彼女の瞳を俺は見たことがない。生まれつき目が見えない彼女は今まで一度たりとも目を開けたことがないのだ。
だから、その瞳が何色なのか、その目に何か映っているのか、あるいはいないのか、想像すらできない。おそらく、これからも彼女の瞳を見ることはないだろう。
にも関わらず、だ。彼女は色についての興味が人一倍強かった。
「ねえ、今日の空はどんな色?」
開け放たれた窓から入り込む春の陽気に照らされた彼女は興味津々に尋ねてくる。
「うーんと、淡い水色、かな?」
「ふーん。それってどんな色なの?」
「えっ、とー……」
俺は額に指を当てながら、つい顔を歪ませた。
色を知らない人に『色』を説明するのは本当に難しい。小学生相手にフェルマーの最終定理を解説しているような気分になる。

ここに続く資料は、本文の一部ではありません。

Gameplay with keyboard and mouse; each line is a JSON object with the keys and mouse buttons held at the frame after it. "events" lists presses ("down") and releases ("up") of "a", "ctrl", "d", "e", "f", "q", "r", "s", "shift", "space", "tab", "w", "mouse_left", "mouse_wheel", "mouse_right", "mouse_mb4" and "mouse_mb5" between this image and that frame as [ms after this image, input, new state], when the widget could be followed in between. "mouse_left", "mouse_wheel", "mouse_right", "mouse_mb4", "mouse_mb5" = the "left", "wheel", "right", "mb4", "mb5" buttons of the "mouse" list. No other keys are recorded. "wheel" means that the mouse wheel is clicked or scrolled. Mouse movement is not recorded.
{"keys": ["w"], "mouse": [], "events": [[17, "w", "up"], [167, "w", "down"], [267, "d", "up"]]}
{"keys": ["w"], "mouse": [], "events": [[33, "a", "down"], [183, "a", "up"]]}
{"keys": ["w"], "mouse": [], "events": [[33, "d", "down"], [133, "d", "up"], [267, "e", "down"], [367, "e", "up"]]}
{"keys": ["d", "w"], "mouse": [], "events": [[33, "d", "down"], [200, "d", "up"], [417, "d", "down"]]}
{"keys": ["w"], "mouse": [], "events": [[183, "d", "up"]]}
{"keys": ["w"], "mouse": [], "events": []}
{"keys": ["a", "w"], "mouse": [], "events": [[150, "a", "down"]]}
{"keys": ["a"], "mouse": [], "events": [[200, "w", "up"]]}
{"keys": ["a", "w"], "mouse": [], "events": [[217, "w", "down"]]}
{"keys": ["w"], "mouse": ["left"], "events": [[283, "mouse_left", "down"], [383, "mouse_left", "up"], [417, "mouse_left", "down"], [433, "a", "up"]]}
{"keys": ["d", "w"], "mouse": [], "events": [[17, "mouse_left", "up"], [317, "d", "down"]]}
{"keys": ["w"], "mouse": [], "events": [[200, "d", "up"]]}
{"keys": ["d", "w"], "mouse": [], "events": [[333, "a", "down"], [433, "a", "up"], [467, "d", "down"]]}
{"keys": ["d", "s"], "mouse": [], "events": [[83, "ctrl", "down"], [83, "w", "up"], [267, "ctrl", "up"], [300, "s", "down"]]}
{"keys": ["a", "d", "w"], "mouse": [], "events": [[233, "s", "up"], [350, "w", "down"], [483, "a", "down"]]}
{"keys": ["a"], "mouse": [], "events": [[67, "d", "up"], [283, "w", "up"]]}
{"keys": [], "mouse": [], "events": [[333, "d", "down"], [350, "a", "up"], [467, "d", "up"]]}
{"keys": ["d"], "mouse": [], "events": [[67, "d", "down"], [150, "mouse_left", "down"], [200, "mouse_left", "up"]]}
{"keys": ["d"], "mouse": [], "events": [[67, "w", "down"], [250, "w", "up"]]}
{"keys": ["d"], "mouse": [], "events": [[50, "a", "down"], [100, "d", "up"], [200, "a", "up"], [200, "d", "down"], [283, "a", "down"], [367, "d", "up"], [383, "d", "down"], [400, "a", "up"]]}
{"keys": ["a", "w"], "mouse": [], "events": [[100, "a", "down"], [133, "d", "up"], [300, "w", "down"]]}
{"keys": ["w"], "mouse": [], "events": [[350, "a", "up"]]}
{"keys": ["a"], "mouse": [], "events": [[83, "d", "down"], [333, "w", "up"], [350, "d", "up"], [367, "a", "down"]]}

それでも、俺の拙い説明を聞いた彼女はいつものようにあどけない笑顔を見せた。それがまたかわいいことかわいいこと。その表情を拝むために解説を頑張ったといっても過言ではない。
見られていないのをいいことにじっと彼女の顔を見つめていると、足元に何かがポトリと落ちた音がした。
「あ」
「どうしたの?」
「新しいお花を持ってきたこと、すっかり忘れてた」
行きがけに買った桃色の花を拾い上げ、空になっている花瓶にさし始めた。
「ねえ。今日、違う花持ってきたでしょ?」
「え、なんで分かったの?」
「ん〜、なんとなく。君が色について教えてくれたからかな」
そう言って彼女はニコリと笑ってみせた。いつも見せるものとは違い、どこか誇らしげに見えた。
♢♢♢
例年よりも遅めに芽吹いた桜の足元をゆっくり横切り、門の中へと入っていく。
「また来たよ」
俺は彼女が眠っている目の前でそうこぼした。彼女の好きだった空色のスターチスを供え、墓石に水をかけてあげる。水の通ったところが色濃くなってゆく様を、彼女はどこかで見ているのだろうか?とつい考えてしまう。
手を合わせて瞼を閉じると、もうこの世にはいない彼女の姿が自然と投影された。
「今、どんな色を見ているんだい?」
と胸の中で問いかけるも、彼女はにこりと微笑むのみ。記憶の中の彼女は終始幸せそうで、色褪せる気配すらない。
きっと天国では、無限に広がる無数の色たちに囲まれながら楽しく暮らしているはずだ。でなければ、それは彼女とは言えないだろう。
「それじゃ、また来るよ」
瞼に映る彼女にしばしの別れを告げて目を開く。供えたばかりのスターチスが風になびき、まるで手を振るようにゆらゆらと揺れていた。